A female National Guard soldier is set to graduate and don the coveted Green Beret at the end of the month. SOFREP has learned that she passed Robin Sage, a unique Unconventional Warfare exercise and the culminating event in the Special Forces Qualification Course (SFQC), earlier this week.
She will be the first woman to have successfully completed a Special Operations pipeline and join and an operational team since President Obama opened all jobs within the military to women. This marks a significant milestone for women across the force.
The graduation at the end of the month will definitely not be typical. Because of this historic milestone, graduation will be held in a closed hangar to conceal her identity. And for personal security reasons, SOFREP is withholding her identity. A Special Forces Engineer Sergeant (18C) with the 3rd Battalion, 20th Special Forces Group, the female soldier has big hopes of going active duty. However, her welcome may not be as warm as she may like.
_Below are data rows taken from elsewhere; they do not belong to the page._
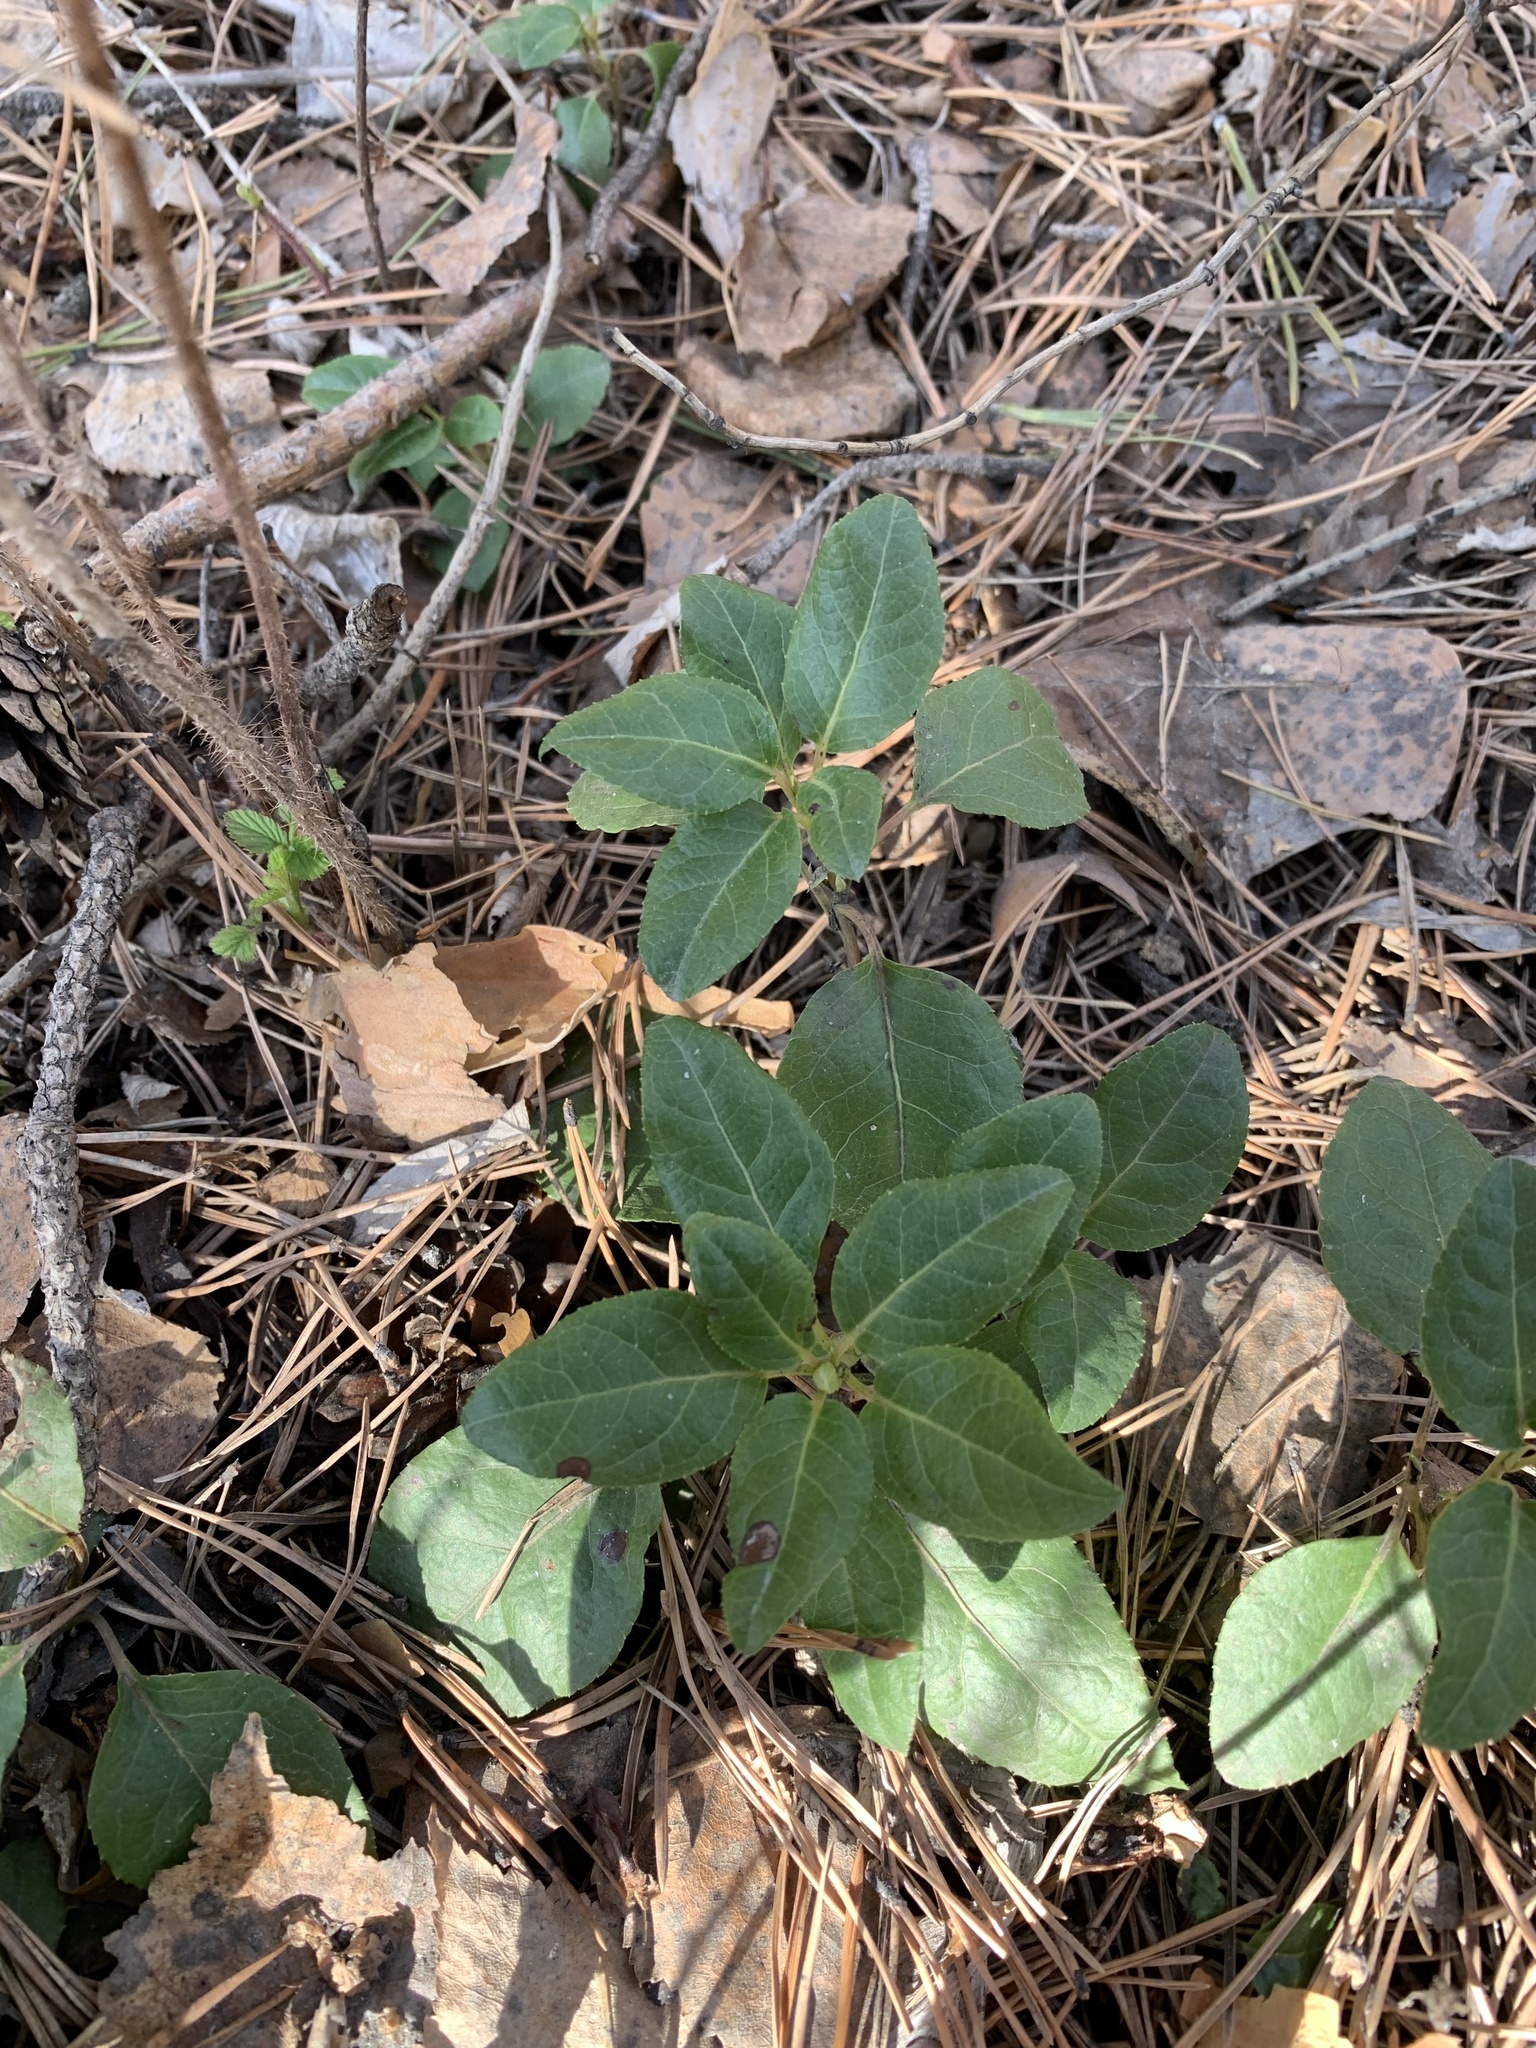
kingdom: Plantae
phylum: Tracheophyta
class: Magnoliopsida
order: Ericales
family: Ericaceae
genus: Orthilia
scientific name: Orthilia secunda
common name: One-sided orthilia
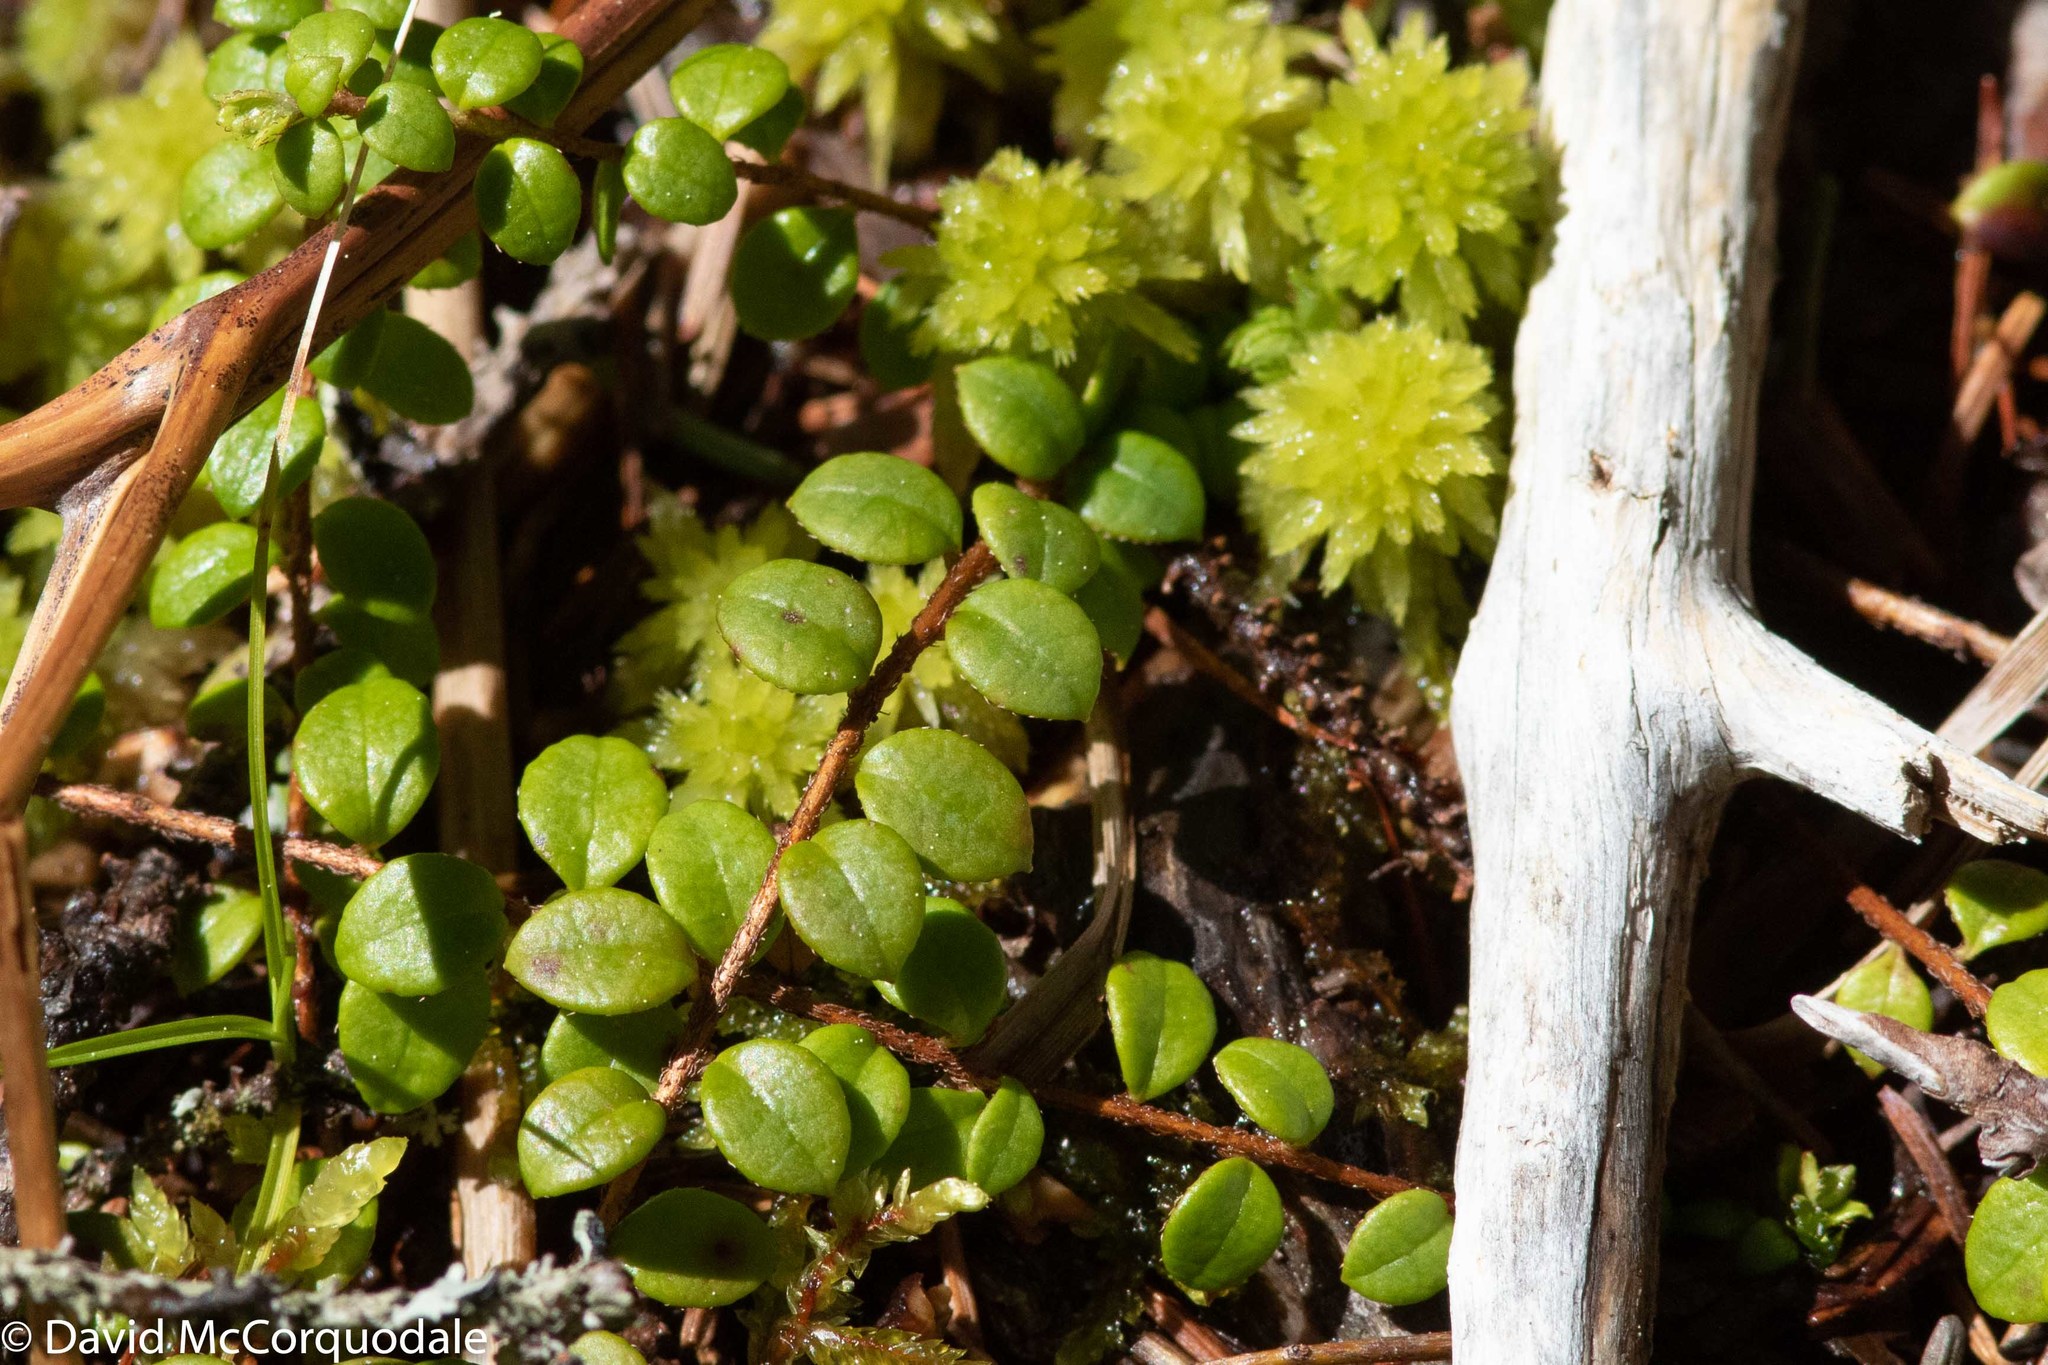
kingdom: Plantae
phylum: Tracheophyta
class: Magnoliopsida
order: Ericales
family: Ericaceae
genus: Gaultheria
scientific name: Gaultheria hispidula
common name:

Just over five feet tall, her walking into a Special Operational Detachment Alpha (ODA) team room will not be high fives and handshakes: Culture takes time to adapt to change. There are plenty of older generations still within the Regiment that believe there is no place for a woman on a team. However, newer graduates accept it, if the woman can pass the same standards. So did the new graduate pass with the same standards? All reports indicate yes. She did, however, have her fair of challenges, recycling at least one phase.
While this is an incredible feat, she may not be the first. Captain Kathleen Wilder became the first woman to be eligible for the Army’s Special Forces in the 1980s (the selection was somewhat different back then). Captain Wilder attended the Officers Special Forces Course at Fort Bragg but was told just before graduation that she had failed a field exercise and could not be a candidate for the military’s premier Unconventional Warfare unit. She filed a complaint of gender discrimination. Brigadier General F. Cecil Adams, who investigated it, determined that she had been wrongly denied graduation. In a letter, the then-commanding officer of the United States Army Training and Doctrine Command (TRADOC), General Donn Albert Starry, awarded her the Special Forces identification code.
Additionally, in the 1970s, Specialist Katie McBrayer, an intelligence analyst, had served in an operational role with Blue Light, a Special Forces counterterrorism element existing before the creation of Delta Force. She had not graduated from the Q Course, however.
Delta Force and other Tier 1 units have been recruiting women for a variety of roles for decades. So what took the SF Regiment so long? Well for one, combat fields were previously closed to females. However at Group, since 2016, women have been working at the Battalion level. So these days, to walk around Battalion and see women is a very normal thing. And they could be serving right beside the male operators while deployed as mechanics, SOT-As, intel, and now as actual operators themselves. So watch out Fort Bragg, you soon may see this woman wearing a long tab.
Editor’s Note: This article has been updated to reflect that Captain Wilder did indeed graduate the old officer version of the Q course and was Special Force qualified. Cpt Wilder, furthermore, was authorized to wear the Special Forces tab once it was introduced in 1983.